I wanted to try a Burris since it was supposed to be made in the USA, and I do not own one currently. I will shoot it this weekend hopefully. It seems like a really nice scope for the money but won't have a real opinion until I shoot it.

The spotter seems OK, I like the fact that it is really small so I can fit it in my pack and actually seems nice for the money. Of course it is no Swarovski like my buddy's. That thing is unreal!
Link Posted: 5/4/2004 3:42:01 PM EST
[Last Edit: 5/4/2004 3:43:07 PM EST by Fenian]
I can't comment on that particular scope...but I just bought a Fullfield II in 4.5x14, and a Nikon Buckmaster in the same magnification. I haven't shot the rifles these scopes are on yet, but I spent at least 2 hours looking through them in bright light, overcast, rain, and dusk. The Buckmaster is a *hair* clearer....I could clearly read the dealer sticker on the minivan down the street about 250 yards with the Nikon; but I couldn't quite make it out with the Burris. Both of them are bright, and I couldn't see any difference..but the Burris has a 44mm objective, and I would have thought it would be brighter, especially at dusk. The Nikon was $60 less than the Burris, but 2" longer...something to consider if you're going to put it on an AR...you'd need a 20" barrel for it not to look kinda goofy, as it's a hair under 15" in length.

I was very impressed with the Buckmaster, especially is it isn't even the "good" Nikon glass. Now, I think the Buckmasters are made in the Phillipines with Japanese parts , so globalization is certainly alive and well in the optics business. The Monarch series of Nikons are made in Japan, I believe.
Link Posted: 5/4/2004 6:55:51 PM EST
Regarding the spotting scope...

It has ZERO eye relief. Your eye has to be touching the eyepiece to see.
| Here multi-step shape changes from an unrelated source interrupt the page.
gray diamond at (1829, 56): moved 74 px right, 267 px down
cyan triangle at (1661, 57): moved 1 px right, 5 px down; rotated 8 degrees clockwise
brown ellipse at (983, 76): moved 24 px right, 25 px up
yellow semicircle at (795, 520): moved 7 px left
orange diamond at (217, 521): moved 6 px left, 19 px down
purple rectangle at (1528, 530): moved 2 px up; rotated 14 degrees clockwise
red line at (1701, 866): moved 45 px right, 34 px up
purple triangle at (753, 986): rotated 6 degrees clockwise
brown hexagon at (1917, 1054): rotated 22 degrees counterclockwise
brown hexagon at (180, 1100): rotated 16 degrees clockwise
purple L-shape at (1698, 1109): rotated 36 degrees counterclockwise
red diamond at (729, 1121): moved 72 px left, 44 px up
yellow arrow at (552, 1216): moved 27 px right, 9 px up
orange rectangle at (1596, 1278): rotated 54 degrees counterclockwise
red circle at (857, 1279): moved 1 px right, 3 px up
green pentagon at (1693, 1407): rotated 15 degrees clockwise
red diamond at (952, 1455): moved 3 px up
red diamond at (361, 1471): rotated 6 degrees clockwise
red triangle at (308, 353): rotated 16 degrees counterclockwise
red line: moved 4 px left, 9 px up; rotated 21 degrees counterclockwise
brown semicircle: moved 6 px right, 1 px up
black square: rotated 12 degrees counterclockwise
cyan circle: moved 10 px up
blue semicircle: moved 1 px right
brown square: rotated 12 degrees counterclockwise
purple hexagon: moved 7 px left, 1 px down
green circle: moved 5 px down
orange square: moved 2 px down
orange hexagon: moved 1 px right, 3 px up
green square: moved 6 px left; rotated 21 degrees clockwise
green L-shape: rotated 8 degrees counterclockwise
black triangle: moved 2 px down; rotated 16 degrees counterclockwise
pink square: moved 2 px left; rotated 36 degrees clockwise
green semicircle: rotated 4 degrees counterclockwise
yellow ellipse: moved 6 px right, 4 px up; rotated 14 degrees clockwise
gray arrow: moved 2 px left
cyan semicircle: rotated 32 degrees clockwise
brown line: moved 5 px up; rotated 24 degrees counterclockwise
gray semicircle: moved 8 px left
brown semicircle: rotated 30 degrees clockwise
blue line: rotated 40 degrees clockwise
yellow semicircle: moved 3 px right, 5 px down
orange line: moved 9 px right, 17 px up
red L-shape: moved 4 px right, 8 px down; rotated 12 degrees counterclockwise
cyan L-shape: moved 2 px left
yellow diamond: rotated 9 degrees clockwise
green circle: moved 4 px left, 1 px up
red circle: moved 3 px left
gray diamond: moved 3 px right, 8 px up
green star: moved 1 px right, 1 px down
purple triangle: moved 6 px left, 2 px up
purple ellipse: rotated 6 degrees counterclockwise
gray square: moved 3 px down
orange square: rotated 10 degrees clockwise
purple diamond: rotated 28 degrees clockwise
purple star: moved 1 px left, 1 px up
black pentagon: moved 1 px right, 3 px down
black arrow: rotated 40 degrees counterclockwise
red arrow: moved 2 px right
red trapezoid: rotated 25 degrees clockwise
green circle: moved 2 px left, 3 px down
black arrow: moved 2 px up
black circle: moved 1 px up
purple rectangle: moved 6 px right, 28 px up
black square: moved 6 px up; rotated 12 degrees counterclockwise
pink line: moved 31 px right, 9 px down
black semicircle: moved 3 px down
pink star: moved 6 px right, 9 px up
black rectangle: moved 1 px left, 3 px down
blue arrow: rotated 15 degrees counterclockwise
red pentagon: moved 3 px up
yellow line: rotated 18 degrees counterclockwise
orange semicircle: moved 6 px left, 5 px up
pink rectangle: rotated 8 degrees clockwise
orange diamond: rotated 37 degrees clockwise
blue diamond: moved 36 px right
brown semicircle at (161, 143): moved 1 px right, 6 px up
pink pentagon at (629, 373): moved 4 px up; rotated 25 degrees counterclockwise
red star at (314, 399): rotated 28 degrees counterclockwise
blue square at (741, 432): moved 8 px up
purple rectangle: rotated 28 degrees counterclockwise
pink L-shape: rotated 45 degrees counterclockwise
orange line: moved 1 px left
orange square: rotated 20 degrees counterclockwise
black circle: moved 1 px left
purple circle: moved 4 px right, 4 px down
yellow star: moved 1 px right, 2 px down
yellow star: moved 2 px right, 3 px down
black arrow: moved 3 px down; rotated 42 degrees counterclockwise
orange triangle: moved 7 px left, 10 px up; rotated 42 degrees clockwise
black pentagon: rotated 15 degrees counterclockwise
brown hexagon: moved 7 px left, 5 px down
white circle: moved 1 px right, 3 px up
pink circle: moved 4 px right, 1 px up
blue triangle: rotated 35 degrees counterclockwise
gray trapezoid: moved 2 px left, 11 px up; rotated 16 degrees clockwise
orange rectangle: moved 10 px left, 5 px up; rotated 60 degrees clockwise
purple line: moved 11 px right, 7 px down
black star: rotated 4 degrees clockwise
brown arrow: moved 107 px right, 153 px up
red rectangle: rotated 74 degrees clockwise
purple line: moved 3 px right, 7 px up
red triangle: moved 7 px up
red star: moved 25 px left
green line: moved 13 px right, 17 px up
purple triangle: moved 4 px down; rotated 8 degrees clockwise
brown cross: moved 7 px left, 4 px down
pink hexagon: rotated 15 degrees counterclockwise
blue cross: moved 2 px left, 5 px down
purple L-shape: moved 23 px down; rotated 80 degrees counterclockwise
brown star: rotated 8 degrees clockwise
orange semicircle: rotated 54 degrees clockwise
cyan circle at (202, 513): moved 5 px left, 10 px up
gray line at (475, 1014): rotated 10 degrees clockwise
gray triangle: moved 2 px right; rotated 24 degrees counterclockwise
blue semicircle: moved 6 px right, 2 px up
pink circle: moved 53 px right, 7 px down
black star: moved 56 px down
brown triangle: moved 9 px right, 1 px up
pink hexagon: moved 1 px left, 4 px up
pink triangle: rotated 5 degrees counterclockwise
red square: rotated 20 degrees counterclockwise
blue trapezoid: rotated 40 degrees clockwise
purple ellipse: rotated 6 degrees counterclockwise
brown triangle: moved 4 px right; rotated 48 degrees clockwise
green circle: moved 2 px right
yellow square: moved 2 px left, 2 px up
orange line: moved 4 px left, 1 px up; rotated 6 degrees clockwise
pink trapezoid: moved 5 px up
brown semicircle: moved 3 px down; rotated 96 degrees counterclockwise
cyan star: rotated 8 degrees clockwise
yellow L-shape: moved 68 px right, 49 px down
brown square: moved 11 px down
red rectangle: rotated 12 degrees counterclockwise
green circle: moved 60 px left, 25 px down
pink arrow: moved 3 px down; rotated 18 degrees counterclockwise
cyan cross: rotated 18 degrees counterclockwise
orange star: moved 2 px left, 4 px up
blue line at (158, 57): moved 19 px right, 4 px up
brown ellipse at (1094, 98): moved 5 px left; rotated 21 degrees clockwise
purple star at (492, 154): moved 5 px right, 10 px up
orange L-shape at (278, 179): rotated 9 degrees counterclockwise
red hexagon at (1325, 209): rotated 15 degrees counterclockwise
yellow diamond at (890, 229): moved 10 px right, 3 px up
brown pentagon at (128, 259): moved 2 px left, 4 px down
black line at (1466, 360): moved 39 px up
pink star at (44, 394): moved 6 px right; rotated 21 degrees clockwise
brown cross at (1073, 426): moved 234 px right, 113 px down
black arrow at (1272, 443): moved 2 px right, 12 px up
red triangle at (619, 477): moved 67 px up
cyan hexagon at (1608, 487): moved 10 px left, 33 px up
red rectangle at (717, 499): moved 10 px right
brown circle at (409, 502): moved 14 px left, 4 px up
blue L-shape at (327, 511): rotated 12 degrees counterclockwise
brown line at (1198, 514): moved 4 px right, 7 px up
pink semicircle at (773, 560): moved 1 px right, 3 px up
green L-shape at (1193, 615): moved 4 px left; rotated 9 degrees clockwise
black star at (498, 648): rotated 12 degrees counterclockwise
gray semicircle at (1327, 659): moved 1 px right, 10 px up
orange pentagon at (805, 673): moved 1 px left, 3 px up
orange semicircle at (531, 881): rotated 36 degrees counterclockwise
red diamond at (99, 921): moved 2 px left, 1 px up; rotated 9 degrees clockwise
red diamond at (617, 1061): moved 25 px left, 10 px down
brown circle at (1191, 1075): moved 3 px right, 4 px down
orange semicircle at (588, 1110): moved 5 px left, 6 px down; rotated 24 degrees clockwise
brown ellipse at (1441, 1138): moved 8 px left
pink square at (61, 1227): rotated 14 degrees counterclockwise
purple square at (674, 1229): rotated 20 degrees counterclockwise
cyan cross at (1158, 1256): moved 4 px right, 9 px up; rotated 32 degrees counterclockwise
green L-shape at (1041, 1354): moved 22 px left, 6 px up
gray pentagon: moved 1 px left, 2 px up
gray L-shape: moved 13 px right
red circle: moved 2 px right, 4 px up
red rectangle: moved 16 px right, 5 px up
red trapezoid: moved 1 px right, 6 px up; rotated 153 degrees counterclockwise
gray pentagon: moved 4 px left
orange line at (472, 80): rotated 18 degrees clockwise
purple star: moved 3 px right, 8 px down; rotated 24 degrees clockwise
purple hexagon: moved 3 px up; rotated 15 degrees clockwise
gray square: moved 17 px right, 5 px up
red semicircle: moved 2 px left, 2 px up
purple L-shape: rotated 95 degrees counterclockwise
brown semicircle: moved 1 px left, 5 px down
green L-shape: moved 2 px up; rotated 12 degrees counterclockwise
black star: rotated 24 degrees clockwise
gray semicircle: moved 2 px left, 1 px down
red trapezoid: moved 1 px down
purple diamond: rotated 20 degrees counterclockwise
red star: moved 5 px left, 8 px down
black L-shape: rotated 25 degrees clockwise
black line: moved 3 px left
BUT, I could easily see my 5.56 caliber holes in my target 200 yards away. The picture is bright and clear, and I'm very pleased with it as it's all I need.

While I was at the range, an Army Captain was there with his son. They had borrowed the club spotter (a $1500 scope) because the $350 spotting scope he just bought was dark and fuzzy. He came over and asked if he could look through my scope. He LOVED it. He said it would be perfect for his needs, seeing .17 caliber holes at 100 yards. He too remarked that it was bright and clear... He said it was definitely no $1500 scope, but it was MUCH better than his $350 one. Sorry, I don't know what brand either of the two spotting scopes were. The club one, I've seen somewhere online before. It's a tan, long one with the 45' angled eyepiece, and just OOZES $$$.
Link Posted: 5/6/2004 8:42:59 AM EST
Went back and looked at my Burris Fullfield II's(have 3)------they ALL said Made in the USA by the eyepiece.

I bought them a couple years ago when the II's first came out---maybe things have changed since then.